**Your tasks**
A. From the book review excerpt, quote the passage between "Among my favorites" and "asks. Good question.", inclusive.
B. In the book review excerpt, how long after buying did a CyberRebate customer receive a check for the purchase price?

**Document segment**
━━━━━━━━━━━━━━━━

Thus begins Philip J. Kaplan’s take on the late, unlamented Pets.com, the first entry in his book F’d Companies: Spectacular Dot-Com Flameouts (Simon & Schuster, 224 pages, $18). Kaplan — a/k/a "Pud" — is the founder of the Web site FuckedCompany.com, which he started two years ago to track, in the most cynical and scatological manner imaginable, the ongoing collapse of the dot-com economy.

F’d Companies is a bathroom book — great for a random-access guffaw or two while, well, you know. But actually reading it, cover to cover, is not recommended: the stupidity that Kaplan documents is as mind-numbingly repetitive as his own not-particularly-creative overuse of the F-word. Kaplan does, nevertheless, expose some astounding tales of idiocy.

Among my favorites is an actual Ponzi scheme called CyberRebate.com. Here’s how it "worked." You’d buy some sort of electronic goody at well over the purchase price (Kaplan’s hypothetical example: one DVD for $150). Then, 14 weeks later, you’d receive a check for the entire purchase price, paid out of money sent in by new CyberRebate customers. Naturally, such "pure fuckitude," as Kaplan puts it, quickly put the company out of business and left customers holding the bag. "So why aren’t the founders in jail?" he asks. Good question.

Or take Bank One’s online branch, Wingspan: "Let’s see ... they paid higher interest than other banks, they charged no fees for practically any of their services, they refunded ATM fees from any bank’s ATM machines, they gave $100 free to their first 10,000 customers. And they went BROKE. Shocker. Seems customers were happy with the service (why wouldn’t they be?) — Wingspan just had a crappy business model that failed to include any real profit making."

━━━━━━━━━━━━━━━━

**Raw data**

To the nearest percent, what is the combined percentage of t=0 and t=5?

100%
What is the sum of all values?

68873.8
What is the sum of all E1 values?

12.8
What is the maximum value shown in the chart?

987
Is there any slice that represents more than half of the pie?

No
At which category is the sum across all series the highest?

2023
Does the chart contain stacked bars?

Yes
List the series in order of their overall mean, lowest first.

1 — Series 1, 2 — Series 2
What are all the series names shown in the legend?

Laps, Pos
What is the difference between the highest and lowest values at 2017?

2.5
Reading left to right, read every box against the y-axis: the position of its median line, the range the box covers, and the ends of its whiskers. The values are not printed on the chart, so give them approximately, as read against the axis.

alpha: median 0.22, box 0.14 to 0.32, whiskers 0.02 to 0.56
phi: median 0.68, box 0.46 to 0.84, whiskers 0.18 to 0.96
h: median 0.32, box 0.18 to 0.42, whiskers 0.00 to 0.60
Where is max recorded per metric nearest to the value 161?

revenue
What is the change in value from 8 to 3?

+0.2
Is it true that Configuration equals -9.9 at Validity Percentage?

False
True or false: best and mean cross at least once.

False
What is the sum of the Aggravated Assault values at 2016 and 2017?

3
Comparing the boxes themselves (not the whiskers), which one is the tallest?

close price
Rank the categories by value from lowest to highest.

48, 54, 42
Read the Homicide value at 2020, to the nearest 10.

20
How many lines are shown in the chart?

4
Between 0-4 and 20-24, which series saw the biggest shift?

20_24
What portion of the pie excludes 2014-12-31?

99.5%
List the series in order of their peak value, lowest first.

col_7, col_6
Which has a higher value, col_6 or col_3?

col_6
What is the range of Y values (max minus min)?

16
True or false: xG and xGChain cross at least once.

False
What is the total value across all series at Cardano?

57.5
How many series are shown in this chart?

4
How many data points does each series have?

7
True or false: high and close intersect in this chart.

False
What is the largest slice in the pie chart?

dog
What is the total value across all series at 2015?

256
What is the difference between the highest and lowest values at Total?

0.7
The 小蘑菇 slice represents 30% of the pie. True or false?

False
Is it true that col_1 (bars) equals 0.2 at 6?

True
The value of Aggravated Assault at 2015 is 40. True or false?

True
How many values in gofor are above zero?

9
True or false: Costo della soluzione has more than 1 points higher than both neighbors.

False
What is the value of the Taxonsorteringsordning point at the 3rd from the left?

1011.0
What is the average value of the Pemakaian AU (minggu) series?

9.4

━━━━━━━━━━━━━━━━

**Solution list**
A.
Among my favorites is an actual Ponzi scheme called CyberRebate.com. Here’s how it "worked." You’d buy some sort of electronic goody at well over the purchase price (Kaplan’s hypothetical example: one DVD for $150). Then, 14 weeks later, you’d receive a check for the entire purchase price, paid out of money sent in by new CyberRebate customers. Naturally, such "pure fuckitude," as Kaplan puts it, quickly put the company out of business and left customers holding the bag. "So why aren’t the founders in jail?" he asks. Good question.

B. 14 weeks later.